以下に、本発明の実施の形態を図面に基づいて説明する。
【0015】
図1は、本発明による継ぎ構造を適用した電磁波シールド壁を斜視した実施の形態図である。
【0016】
電磁波シールド壁1は、図示のように導電性支持部材を構成するLGS2の前面に並接したパネル3、4を配置して構成されている。パネル3、4の表面には、後述するように仕上材5が施工されており、仕上材5は、パネル3、4間においてLGS2に沿った長手形状に構成された押さえ金物6によって押さえられながら、ビス7によってLGS2に固着されている。
【0017】
図2は、図1における(2)−(2)矢視の断面図であり、電磁波シールド壁の支持状態を示している。
【0018】
パネル3、4は、LGS2の前面に配置されて電磁波シールド壁1を構成している。
【0019】
各パネルは、非導電質のパネル基材8を母材にしている。パネル基材8の小口面9側には、金属製の導電体10が上下方向に嵌合されており、導電体10はコ字状に湾曲されて長手形状に構成されることで、パネル基材8の小口面9と表面11及び裏面12の端部部分を覆っている。
【0020】
各パネルにおけるパネル基材8の表面11は、上記導電体10を含めて仕上材13を施した導電板14で覆われている。
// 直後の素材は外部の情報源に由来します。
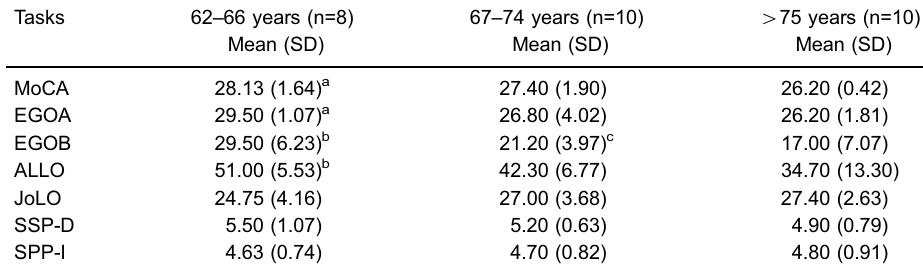
Table 2 . Mean and standard deviation for test scores across age groups. Tasks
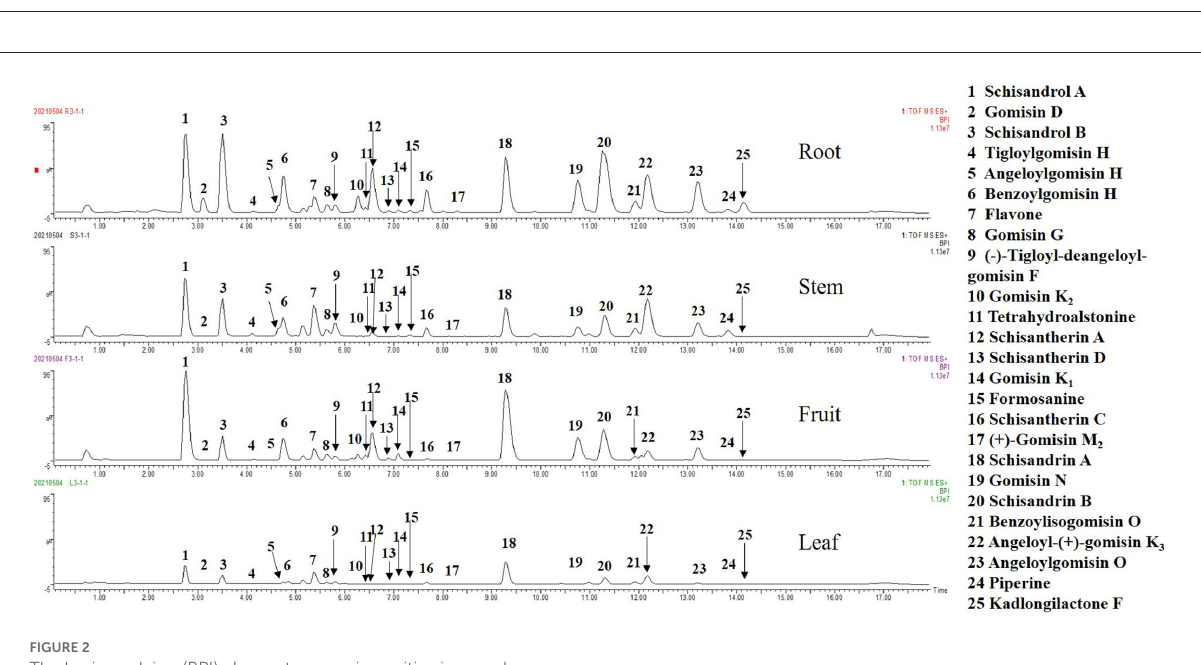
FIGURE2 The basic peak ion (BPI) chromatograms in positive ion mode.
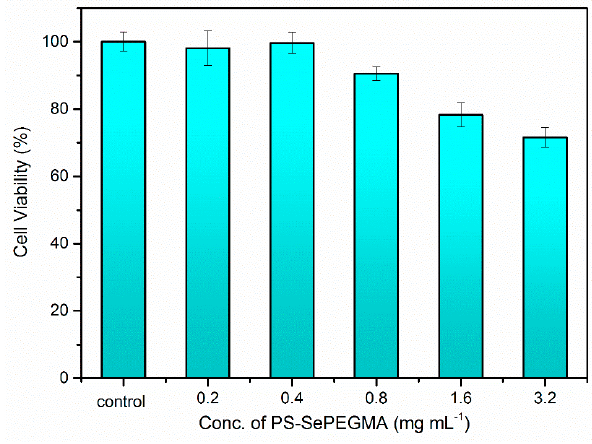
Figure 8. Cytotoxicity of PS-Se- b -PEGMA ( M n,SEC = 3700 g mol − 1 , Ɖ = 1.11) at different concentrations. The data are expressed as mean ± SD, where n =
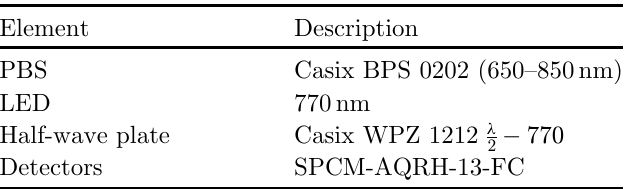
Table 2. Description of the optical components used in the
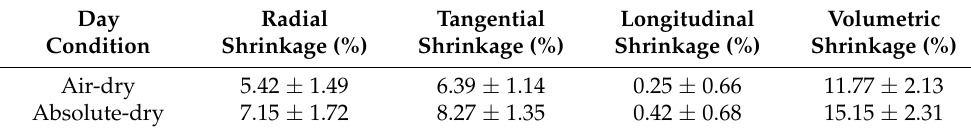
Table 4. The mean values of shrinkage of the culm wall in different drying conditions. Day Condition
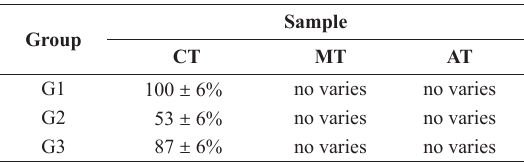
Figure 3. Free radical EPR spectrum of CT, MT and AT of G1 with a MgO:Mn 2+ standard sample. Table 3. Relative concentration of free radicals in the samples 10 min after mixing base paste and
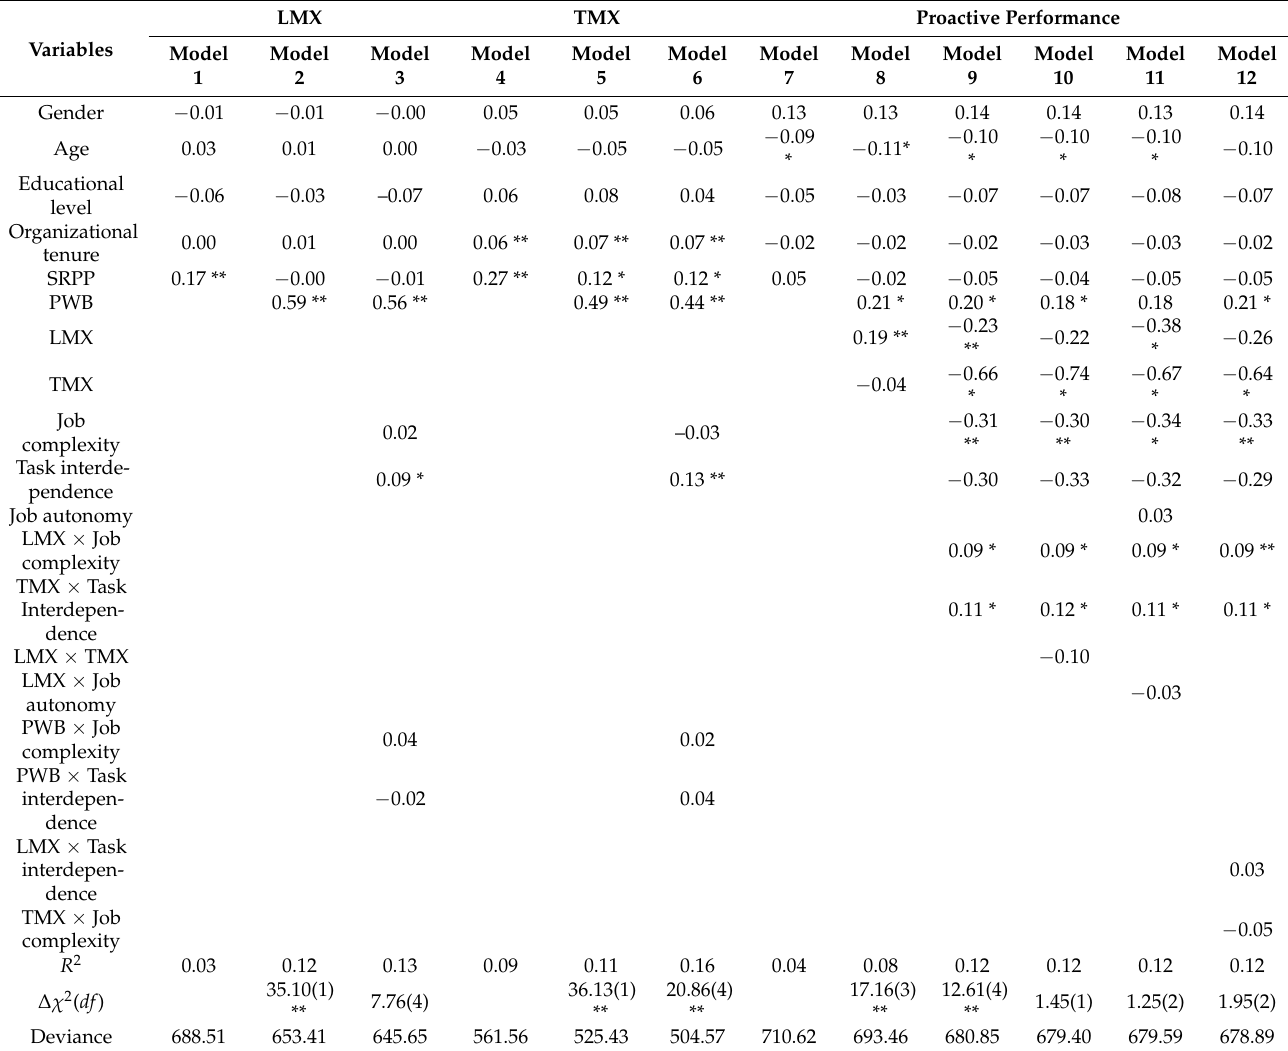
Table 3. Hierarchical Linear Modelling Results for LMX, TMX and Proactive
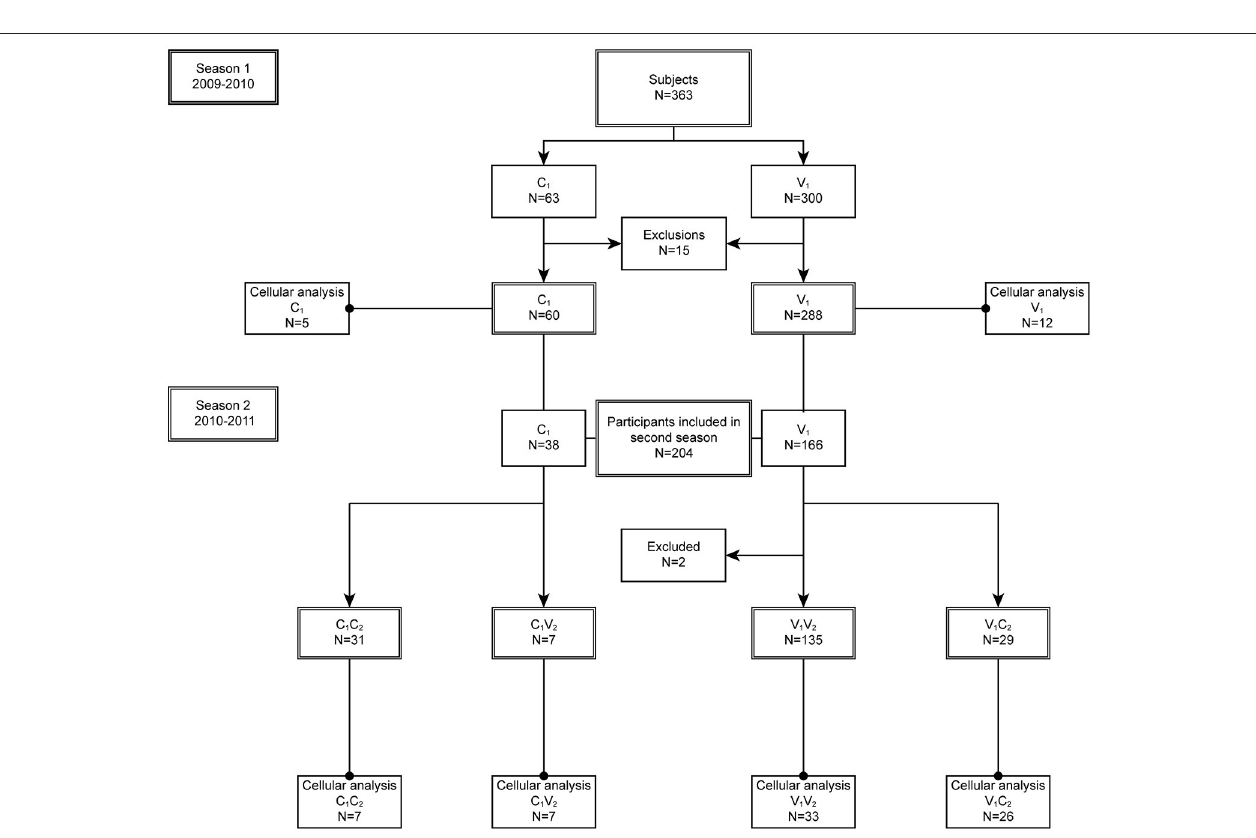
FIGURE 2 | Study disposition. In season 1 (2009–2010), 15 participants were excluded from the per protocol analysis: eight were lost to follow up, two due to occupational vaccination while in the control group, four only received the first dose of the vaccination, and one individual was too old. In season 2 (2010–2011),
導電板14の各端部15は、パネル基材8の小口面9側に折曲げ込まれており、各パネル間の間隙16において隣接している端部とお互いに重ね合わされている。
【0021】
間隙16には、導電板14の積層された両端部15を押さえ込むように押さえ金物6を配置してあり、押さえ金物6はビス7によってLGS2に固着されている。これによって、両パネル3、4はLGS2に堅固に固着されると同時に、導電板14を導電性支持部材を構成するLGS2の金属面に接触させることで、並接される各パネルで構成される電磁波シールド壁1は一体の導電面を形成することになる。
【0022】
本実施の形態では、上記の電気接合に加えて、パネル基材8の小口面9に嵌合された導電体10によってより確実な導電状態を形成している。
【0023】
即ち、パネル基材8の小口面9と表面11及び裏面12の端部部分を覆っている導電体10は、パネル基材8における小口面9と表面11の端部部分において導電板14の各端部15と電気的な通電状態を確立すると共に、パネル基材8における裏面12の端部部分において導電性支持部材を構成するLGS2と電気的な通電状態を確立している。
【0024】
従って、電磁波シールド壁1には、パネル3の導電板14→パネル3の導電体10→LGS2→パネル4の導電体10→パネル4の導電板14の順に、確実な導電状態が確立されることから、電磁波シールド壁1は一体の導電面を高精度に形成することになる。
【0025】
以上のように、本発明による電磁波シールド壁の継ぎ構造は、並接した複数のパネルを導電性支持部材で支持して表面を仕上げする電磁波シールド壁の継ぎ構造において、パネル基材の表面に仕上材を施した導電板を敷設し、導電板の端部をパネル基材の小口面を覆う導電体を介して導電性支持部材に接合させるように押え金物で押さえながら、並接パネル間で押え金物を導電性支持部材に固着しているので、電磁波シールド工事と仕上げ工事とを特別に実施することなく、電磁波シールド壁として一体の導電面を高精度に形成できる。
【0026】
以上、本発明を実施の形態に基づいて詳細に説明してきたが、本発明による電磁波シールド構成面は、上記実施の形態に何ら限定されるものでなく、パネル基材、導電板、導電体及び仕上材等の材質あるいは押さえ金物の形状についても発明の趣旨に反しない範囲において、各種の変更が可能であることは当然である。
【0027】
【発明の効果】
本発明による電磁波シールド壁の継ぎ構造は、並接した複数のパネルを導電性支持部材で支持して表面を仕上げする電磁波シールド壁の継ぎ構造において、パネル基材の表面に仕上材を施した導電板を敷設し、導電板の端部をパネル基材の小口面を覆う導電体を介して導電性支持部材に接合させるように押え金物で押さえながら、並接パネル間で押え金物を導電性支持部材に固着しているので、電磁波シールド壁として一体の導電面を高精度に形成できると共に、下記の効果を奏している。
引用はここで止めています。